In this model we have dashboard which contains knobs to control the inputs. In this case the inputs - Throttle and Brake are not provided using signal builder. A knob is provided to control both the parameters in real time for the user.

OUTPUT FOR CASE 2

VEHICLE SPEED

It can be observed from the graph that the velocity of the vehicle increases drastically from 0 to 50 Kmph when throttle value is 0.5 and brake input is 0. Once the braking value increases from 0.1 to 0.5, the velocity of the vehicle decreases to 0 at constan throttle value. This explains the direct relation of vehicle velocity with respect to throttle and brake inputs.

CVT SHAFT ARAM

STUDY #2

CASE 1

SIMULINK MODEL FOR BAJAJ ATV WITH CVT USING LOOKUP TABLE 

CVT BLOCK

The only difference between this model and the first model is that in this model, the gear ratio input to CVT is provided using a lookup table. The vehicle velocity and shaft RPM outputs are same as before.

CVT GEAR RATIO

LOOKUP TABLE VISUALISATION

OUTPUT FOR CASE 1

VEHICLE SPEED

CVT SHAFT RPM

Both results are same as that of the first case - SIMULINK MODEL FOR BAJAJ ATV WITH CVT since the input parameters are same.

STUDY #2

CASE 2

SIMULINK MODEL FOR BAJAJ ATV WITH CVT USING LOOKUP TABLE AND DASHBOARD

In this model a dashboard is used to control the inputs - Throttle and brakes with Knobs.

OUTPUT FOR CASE 2

VEHICLE SPEED

This graph is similar to that of CVT dashboard case. The variation in the vehicle velocitycan be observed with change in throttle and brake inputs. With increase in braking value , the speed of vehicle decreases.

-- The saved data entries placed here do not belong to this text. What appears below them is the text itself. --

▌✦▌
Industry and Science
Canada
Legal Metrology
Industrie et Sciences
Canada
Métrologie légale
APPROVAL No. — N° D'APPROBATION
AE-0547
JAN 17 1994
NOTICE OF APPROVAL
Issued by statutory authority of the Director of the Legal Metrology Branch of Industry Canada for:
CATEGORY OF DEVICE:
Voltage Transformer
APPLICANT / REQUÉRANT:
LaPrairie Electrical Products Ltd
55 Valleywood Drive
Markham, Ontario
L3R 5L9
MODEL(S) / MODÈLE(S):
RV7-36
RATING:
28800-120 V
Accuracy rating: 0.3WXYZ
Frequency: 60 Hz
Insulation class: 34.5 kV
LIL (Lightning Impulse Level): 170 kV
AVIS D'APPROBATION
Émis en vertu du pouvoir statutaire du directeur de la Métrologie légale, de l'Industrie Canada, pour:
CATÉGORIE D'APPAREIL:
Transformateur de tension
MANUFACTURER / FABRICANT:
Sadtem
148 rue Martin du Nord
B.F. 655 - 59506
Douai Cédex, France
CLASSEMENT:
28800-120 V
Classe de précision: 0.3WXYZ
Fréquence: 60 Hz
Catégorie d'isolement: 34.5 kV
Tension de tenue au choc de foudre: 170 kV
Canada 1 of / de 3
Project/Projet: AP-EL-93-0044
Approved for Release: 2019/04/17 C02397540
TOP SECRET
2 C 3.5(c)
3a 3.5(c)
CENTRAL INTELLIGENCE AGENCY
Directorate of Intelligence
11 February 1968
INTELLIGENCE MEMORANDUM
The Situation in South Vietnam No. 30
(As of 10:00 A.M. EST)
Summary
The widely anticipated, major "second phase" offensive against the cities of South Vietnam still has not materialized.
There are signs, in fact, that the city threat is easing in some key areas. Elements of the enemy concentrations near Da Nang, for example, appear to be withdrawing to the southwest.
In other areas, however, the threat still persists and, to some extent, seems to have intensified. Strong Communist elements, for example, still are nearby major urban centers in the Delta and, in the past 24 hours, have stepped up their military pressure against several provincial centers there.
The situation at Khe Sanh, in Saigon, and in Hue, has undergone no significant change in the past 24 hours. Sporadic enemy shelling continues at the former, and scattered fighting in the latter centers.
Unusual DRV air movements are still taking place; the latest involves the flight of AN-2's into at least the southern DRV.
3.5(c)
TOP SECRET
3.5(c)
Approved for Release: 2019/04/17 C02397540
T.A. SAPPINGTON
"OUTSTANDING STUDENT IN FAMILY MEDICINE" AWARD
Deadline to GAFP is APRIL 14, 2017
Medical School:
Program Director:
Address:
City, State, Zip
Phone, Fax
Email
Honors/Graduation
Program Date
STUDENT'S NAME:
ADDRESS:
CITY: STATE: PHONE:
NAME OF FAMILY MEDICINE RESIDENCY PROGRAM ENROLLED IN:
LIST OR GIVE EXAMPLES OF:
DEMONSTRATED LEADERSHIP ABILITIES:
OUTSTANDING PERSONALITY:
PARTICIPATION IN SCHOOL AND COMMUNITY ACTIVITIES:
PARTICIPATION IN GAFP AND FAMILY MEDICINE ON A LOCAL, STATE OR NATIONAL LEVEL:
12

On the other hand, increasing the throttle leads to increase the vehicle velocity.

CVT SHAFT RPM

This graph indicates the variation in rpm of primary and secondary shafts with respect to input parameters.

CONCLUSION

Thus we have successfully analysed 4 different models of BAJAJ ATV WITH CVT and recorded the outputs (Vehicle velocity and CVT shaft RPM) with respect to variations in input throttle and brake.